3.2 Error 2 ("Meiosis = creates new alleles by changing DNA sequence"): Meiosis does not change DNA sequence and does not normally create new alleles [1]. Correction: relabel the box as "Meiosis = reshuffles existing alleles into genetically different gametes via independent assortment and crossing over" [1].

3.3 Error 3 ("Fertilisation produces identical zygotes from identical gametes"): Fertilisation combines genetically different gametes at random [1]. Correction: replace the caption with "Fertilisation combines one (genetically distinct) gamete from each parent at random, producing zygotes with new allele combinations" [1].
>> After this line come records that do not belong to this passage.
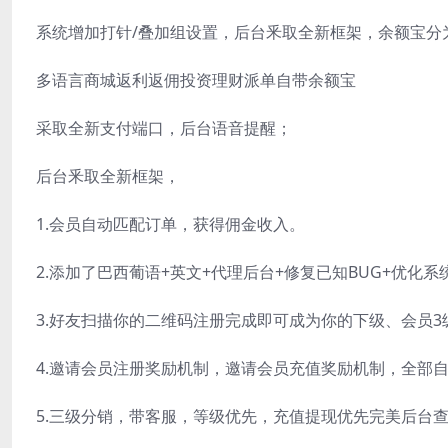
系统增加打针/叠加组设置，后台釆取全新框架，余额宝分
多语言商城返利返佣投资理财派单自带余额宝
采取全新支付端口，后台语音提醒；
后台釆取全新框架，
1.会员自动匹配订单，获得佣金收入。
2.添加了巴西葡语+英文+代理后台+修复已知BUG+优化
3.好友扫描你的二维码注册完成即可成为你的下级、会员
4.邀请会员注册奖励机制，邀请会员充值奖励机制，全部
5.三级分销，带客服，等级优先，充值提现优先完美后台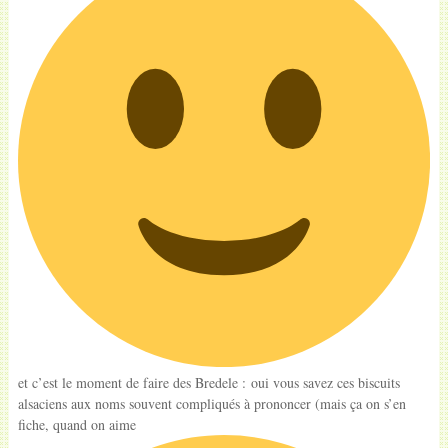
et c’est le moment de faire des Bredele : oui vous savez ces biscuits
alsaciens aux noms souvent compliqués à prononcer (mais ça on s’en
fiche, quand on aime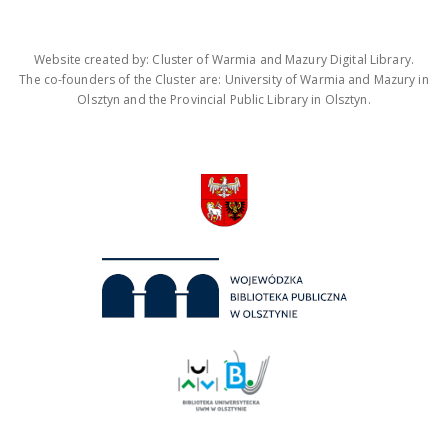
Website created by: Cluster of Warmia and Mazury Digital Library.
The co-founders of the Cluster are: University of Warmia and Mazury in
Olsztyn and the Provincial Public Library in Olsztyn.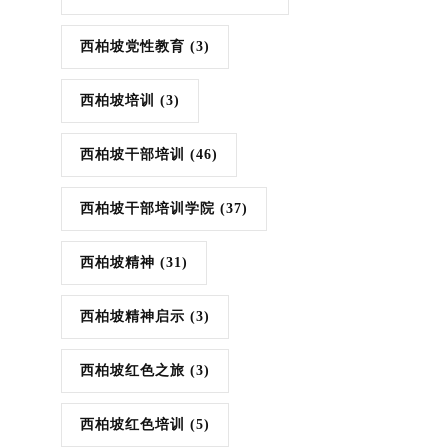
西柏坡党性教育
(3)
西柏坡培训
(3)
西柏坡干部培训
(46)
西柏坡干部培训学院
(37)
西柏坡精神
(31)
西柏坡精神启示
(3)
西柏坡红色之旅
(3)
西柏坡红色培训
(5)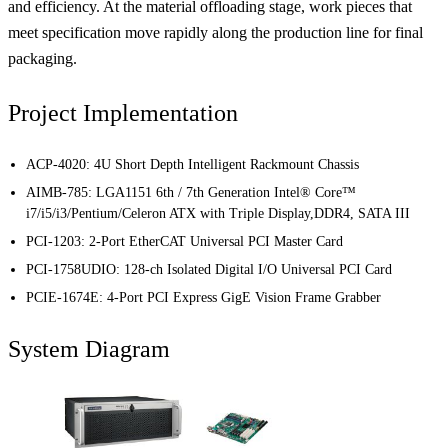
and efficiency. At the material offloading stage, work pieces that
meet specification move rapidly along the production line for final
packaging.
Project Implementation
ACP-4020:
4U Short Depth Intelligent Rackmount Chassis
AIMB-785:
LGA1151 6th / 7th Generation Intel® Core™
i7/i5/i3/Pentium/Celeron ATX with Triple Display,DDR4, SATA III
PCI-1203:
2-Port EtherCAT Universal PCI Master Card
PCI-1758UDIO:
128-ch Isolated Digital I/O Universal PCI Card
PCIE-1674E:
4-Port PCI Express GigE Vision Frame Grabber
System Diagram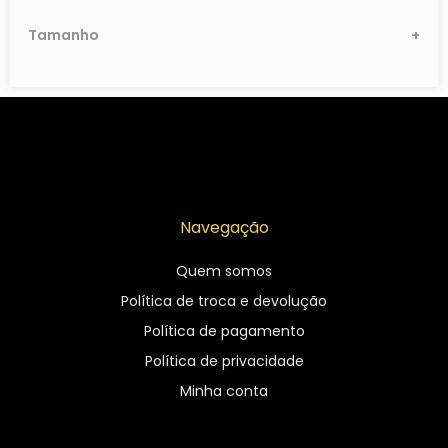
Longo/Midi
Tamanho
+
Outros
Vestidos
Navegação
Quem somos
Política de troca e devolução
Política de pagamento
Política de privacidade
Minha conta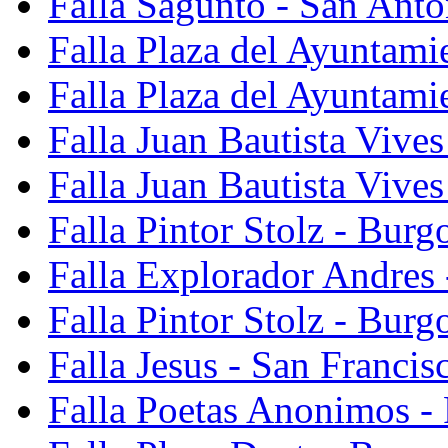
Falla Sagunto - San Anto
Falla Plaza del Ayuntami
Falla Plaza del Ayuntami
Falla Juan Bautista Vives
Falla Juan Bautista Vive
Falla Pintor Stolz - Burg
Falla Explorador Andres 
Falla Pintor Stolz - Burg
Falla Jesus - San Franci
Falla Poetas Anonimos - 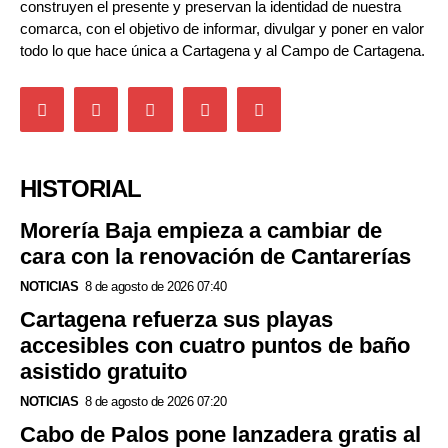
construyen el presente y preservan la identidad de nuestra
comarca, con el objetivo de informar, divulgar y poner en valor
todo lo que hace única a Cartagena y al Campo de Cartagena.
HISTORIAL
Morería Baja empieza a cambiar de
cara con la renovación de Cantarerías
NOTICIAS
8 de agosto de 2026 07:40
Cartagena refuerza sus playas
accesibles con cuatro puntos de baño
asistido gratuito
NOTICIAS
8 de agosto de 2026 07:20
Cabo de Palos pone lanzadera gratis al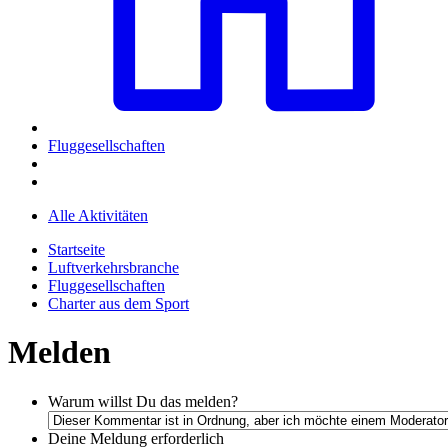
Fluggesellschaften
Alle Aktivitäten
Startseite
Luftverkehrsbranche
Fluggesellschaften
Charter aus dem Sport
Melden
Warum willst Du das melden?
Deine Meldung
erforderlich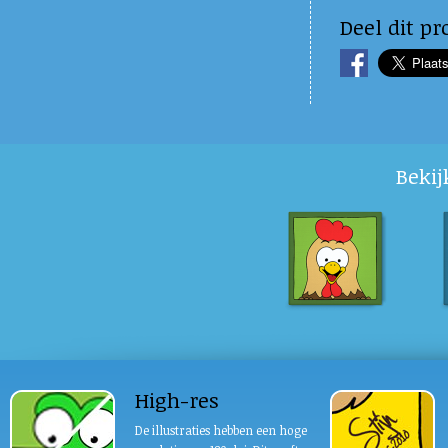
Deel dit pr
Bekij
High-res
De illustraties hebben een hoge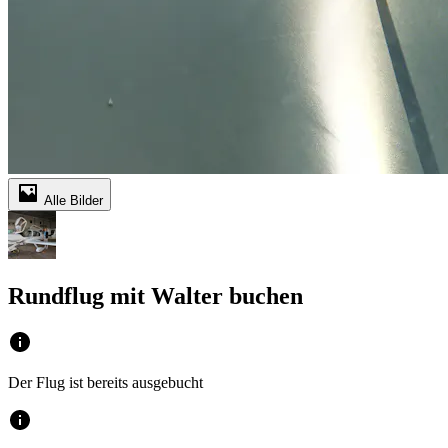
Alle Bilder
Rundflug mit Walter buchen
Der Flug ist bereits ausgebucht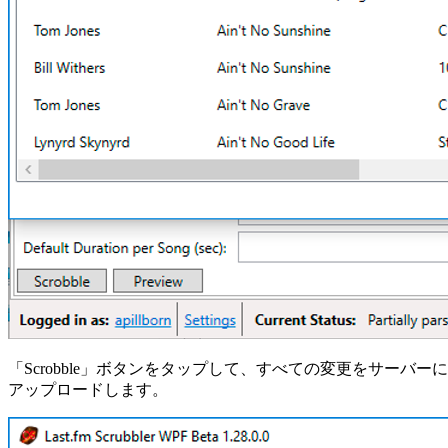
「Scrobble」ボタンをタップして、すべての変更をサーバーに
アップロードします。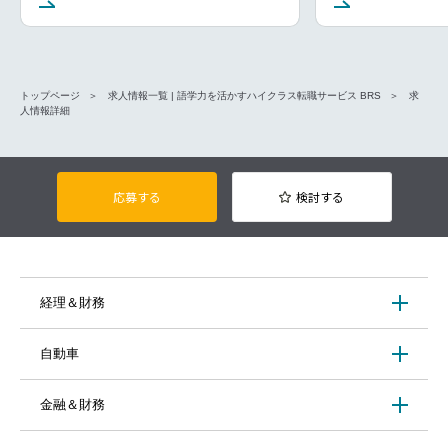
トップページ
求人情報一覧 | 語学力を活かすハイクラス転職サービス BRS
求
人情報詳細
応募する
検討する
経理＆財務
自動車
金融＆財務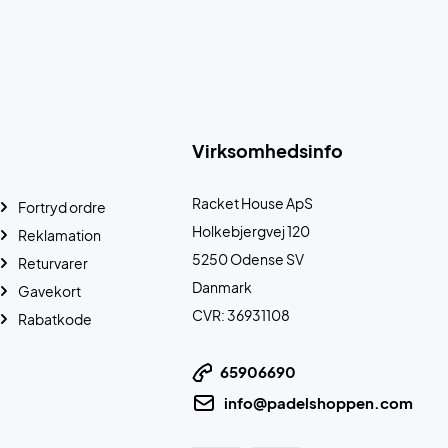
Virksomhedsinfo
Racket House ApS
Fortryd ordre
Holkebjergvej 120
Reklamation
5250 Odense SV
Returvarer
Danmark
Gavekort
CVR: 36931108
Rabatkode
65906690
info@padelshoppen.com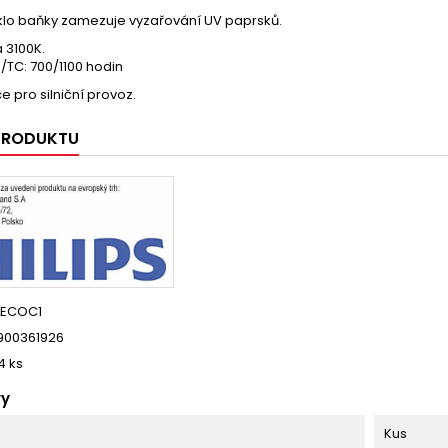
klo baňky zamezuje vyzařování UV paprsků.
a 3100K.
3/TC: 700/1100 hodin
pro silniční provoz.
 PRODUKTU
LECOC1
900361926
4 ks
ry
Kus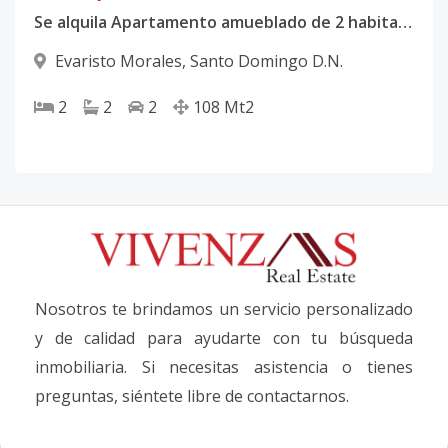
Se alquila Apartamento amueblado de 2 habitaciones en Evaristo Morales.
Evaristo Morales
,
Santo Domingo D.N.
2
2
2
108
Mt2
Nosotros te brindamos un servicio personalizado
y de calidad para ayudarte con tu búsqueda
inmobiliaria. Si necesitas asistencia o tienes
preguntas, siéntete libre de contactarnos.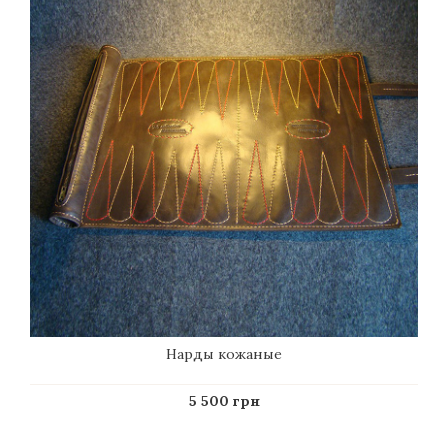
Нарды кожаные
5 500 грн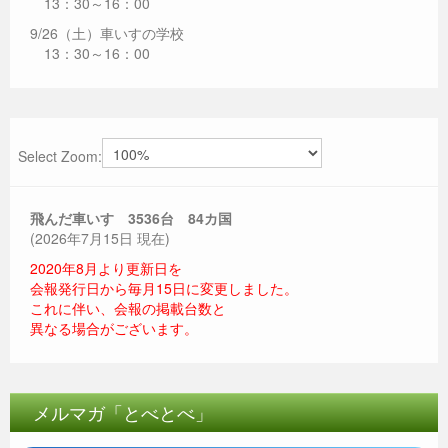
13：30～16：00
9/26（土）車いすの学校
13：30～16：00
Select Zoom:
飛んだ車いす 3536
台 84カ国
(2026年7月15日 現在)
2020年8月より更新日を
会報発行日から毎月15日に変更しました。
これに伴い、会報の掲載台数と
異なる場合がございます。
メルマガ「とべとべ」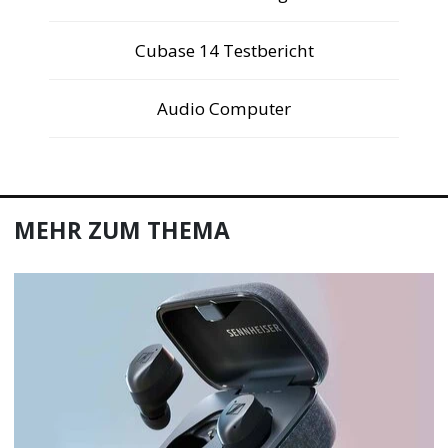
Cubase 14 Testbericht
Audio Computer
MEHR ZUM THEMA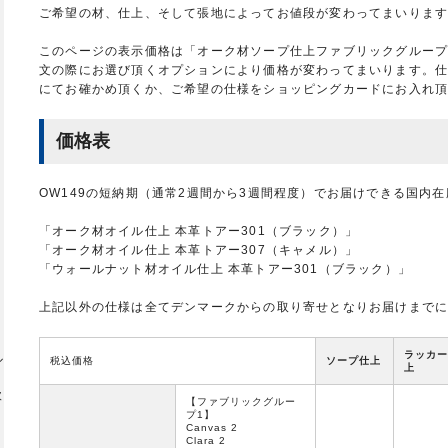
ご希望の材、仕上、そして張地によってお値段が変わってまいりま
オ
このページの表示価格は「オーク材ソープ仕上ファブリックグループ1
文の際にお選び頂くオプションにより価格が変わってまいります。
にてお確かめ頂くか、ご希望の仕様をショッピングカードにお入れ
価格表
タ
OW149の短納期（通常2週間から3週間程度）でお届けできる国内
「オーク材オイル仕上 本革トアー301（ブラック）」
「オーク材オイル仕上 本革トアー307（キャメル）」
「ウォールナット材オイル仕上 本革トアー301（ブラック）」
上記以外の仕様は全てデンマークからの取り寄せとなりお届けまでに
ラッカー
ル
税込価格
ソープ仕上
上
欧
【ファブリックグルー
プ1】
Canvas 2
Clara 2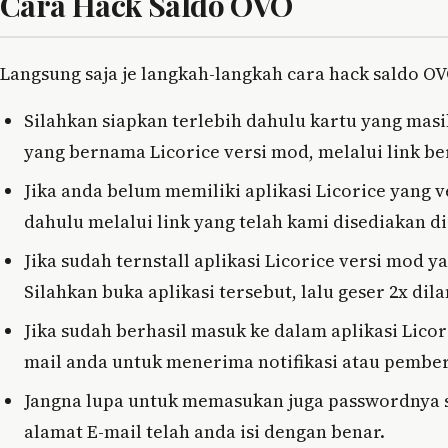
Cara Hack Saldo OVO
Langsung saja je langkah-langkah cara hack saldo OV
Silahkan siapkan terlebih dahulu kartu yang masi
yang bernama Licorice versi mod, melalui link be
Jika anda belum memiliki aplikasi Licorice yang
dahulu melalui link yang telah kami disediakan di
Jika sudah ternstall aplikasi Licorice versi mod 
Silahkan buka aplikasi tersebut, lalu geser 2x di
Jika sudah berhasil masuk ke dalam aplikasi Lico
mail anda untuk menerima notifikasi atau pembe
Jangna lupa untuk memasukan juga passwordnya seb
alamat E-mail telah anda isi dengan benar.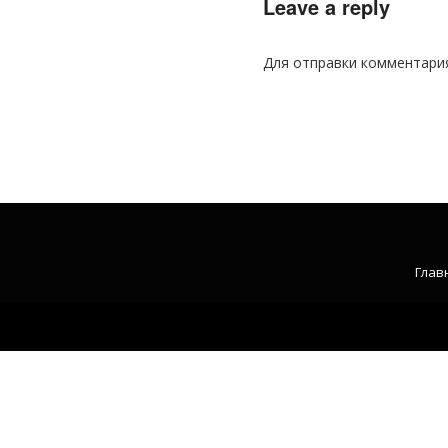
Leave a reply
Для отправки комментари
Глав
Q4.1 — New alleles (2 marks)

Only action (i), mutagen treatment, can introduce new alleles [1], because mutagens change the DNA sequence and so create alleles that did not previously exist in the population — actions (ii) and (iii) can only reshuffle existing alleles or copy them [1].

Q4.2 — New combinations without new alleles (2 marks)

Action (ii) [1]: when plants from genetically distinct parental lines are crossed, meiosis produces gametes with reshuffled allele combinations (independent assortment + crossing over), and fertilisation combines a gamete from each line at random — generating new allele combinations in the offspring without altering any DNA sequence [1].

Q4.3 — Refute "clonal propagation maintains variation" (1 mark)

Clonal propagation involves neither meiosis nor fertilisation, so existing alleles are not reshuffled or recombined, and mutation alone is too rare to maintain meaningful variation generation-to-generation — the field would be near-uniform and vulnerable to a single stressor [1].